If you created a virtual environment for your GX Python installation, browse to the folder that contains your virtual environment and run the following command to activate it:
Terminal inputsource my_venv/bin/activate
-
Ensure you have the latest version of
pip
:Terminal inputpython -m ensurepip --upgrade
-
Install the GX 1.0 library:
Terminal inputpip install great_expectations
-
Verify that GX installed successfully with the terminal command:
Terminal inputgreat_expectations --version
If GX was successfully installed, the following output appears:
Terminal outputgreat_expectations, version 1.0.0a4
Hosted environments such as EMR Spark or Databricks clusters do not provide a filesystem to install your GX instance. Instead, you must install GX in memory using the Python-style notebooks available on those platforms.
- EMR Spark notebook
- Databricks notebook
Use the information provided here to install GX on an EMR Spark cluster and instantiate a Data Context without a full configuration directory.
Additional prerequisites
- An EMR Spark cluster.
- Access to the EMR Spark notebook.
Installation and setup
-
To install GX on your EMR Spark cluster copy this code snippet into a cell in your EMR Spark notebook and then run it:
Pythonsc.install_pypi_package("great_expectations")
-
Create an in-code Data Context. See Instantiate an Ephemeral Data Context.
-
Copy the Python code at the end of How to instantiate an Ephemeral Data Context into a cell in your EMR Spark notebook, or use the other examples to customize your configuration. The code instantiates and configures a Data Context for an EMR Spark cluster.
-
Execute the cell with your Data Context initialization and configuration.
-
Run the following command to verify that GX was installed and your in-memory Data Context was instantiated successfully:
Pythoncontext.list_datasources()
Databricks is a web-based platform that automates Spark cluster management.
To avoid configuring external resources, you'll use the Databricks File System (DBFS) for your Metadata Stores and Data Docs store.
DBFS is a distributed file system mounted in a Databricks workspace and available on Databricks clusters. Files on DBFS can be written and read as if they were on a local filesystem by adding the /dbfs/ prefix to the path. It also persists in object storage, so you won’t lose data after terminating a cluster. See the Databricks documentation for best practices, including mounting object stores.
Additional prerequisites
- A complete Databricks setup, including a running Databricks cluster with an attached notebook
- Access to DBFS
Installation and setup
-
Run the following command in your notebook to install GX as a notebook-scoped library:
Terminal input%pip install great-expectations
A notebook-scoped library is a custom Python environment that is specific to a notebook. You can also install a library at the cluster or workspace level. See Databricks Libraries.
-
Run the following command to import the Python configurations you'll use in the following steps:
Pythonimport great_expectations as gx
from great_expectations.checkpoint import Checkpoint
from great_expectations.core.expectation_suite import ExpectationSuite -
Run the following code to specify a
/dbfs/
path for your Data Context:Pythoncontext_root_dir = "/dbfs/great_expectations/"
-
Run the following code to instantiate your Data Context:
Pythoncontext = gx.get_context(context_root_dir=context_root_dir)

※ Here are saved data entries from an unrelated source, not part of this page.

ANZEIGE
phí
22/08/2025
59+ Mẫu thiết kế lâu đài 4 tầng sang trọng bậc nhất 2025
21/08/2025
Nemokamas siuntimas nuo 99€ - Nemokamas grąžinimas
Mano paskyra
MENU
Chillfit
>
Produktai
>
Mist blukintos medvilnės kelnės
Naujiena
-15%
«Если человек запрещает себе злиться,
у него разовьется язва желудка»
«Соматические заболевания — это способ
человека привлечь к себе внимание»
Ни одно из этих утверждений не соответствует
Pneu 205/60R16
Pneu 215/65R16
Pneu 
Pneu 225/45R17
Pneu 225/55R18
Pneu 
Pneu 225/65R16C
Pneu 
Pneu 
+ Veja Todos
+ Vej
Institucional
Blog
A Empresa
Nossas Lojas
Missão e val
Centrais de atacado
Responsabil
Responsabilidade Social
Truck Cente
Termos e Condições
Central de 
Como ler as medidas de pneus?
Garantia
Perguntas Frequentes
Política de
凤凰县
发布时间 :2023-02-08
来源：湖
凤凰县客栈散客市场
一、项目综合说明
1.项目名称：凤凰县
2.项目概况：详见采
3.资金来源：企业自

GX Cloud provides a web interface for using GX to validate your data without creating and running complex Python code. However, GX 1.0 can connect to a GX Cloud account if you want to customize or automate your workflows through Python scripts.
Installation and setup
To deploy a GX Agent, which serves as an intermediary between GX Cloud's interface and your organization's data stores, see Connect GX Cloud. The GX Agent serves all GX Cloud users within your organization. If a GX Agent has already been deployed for your organization, you can use the GX Cloud online application without further installation or setup.
To connect to GX Cloud from a Python script utilizing a local installation of GX instead of the GX Agent, see Connect to an existing Data Context.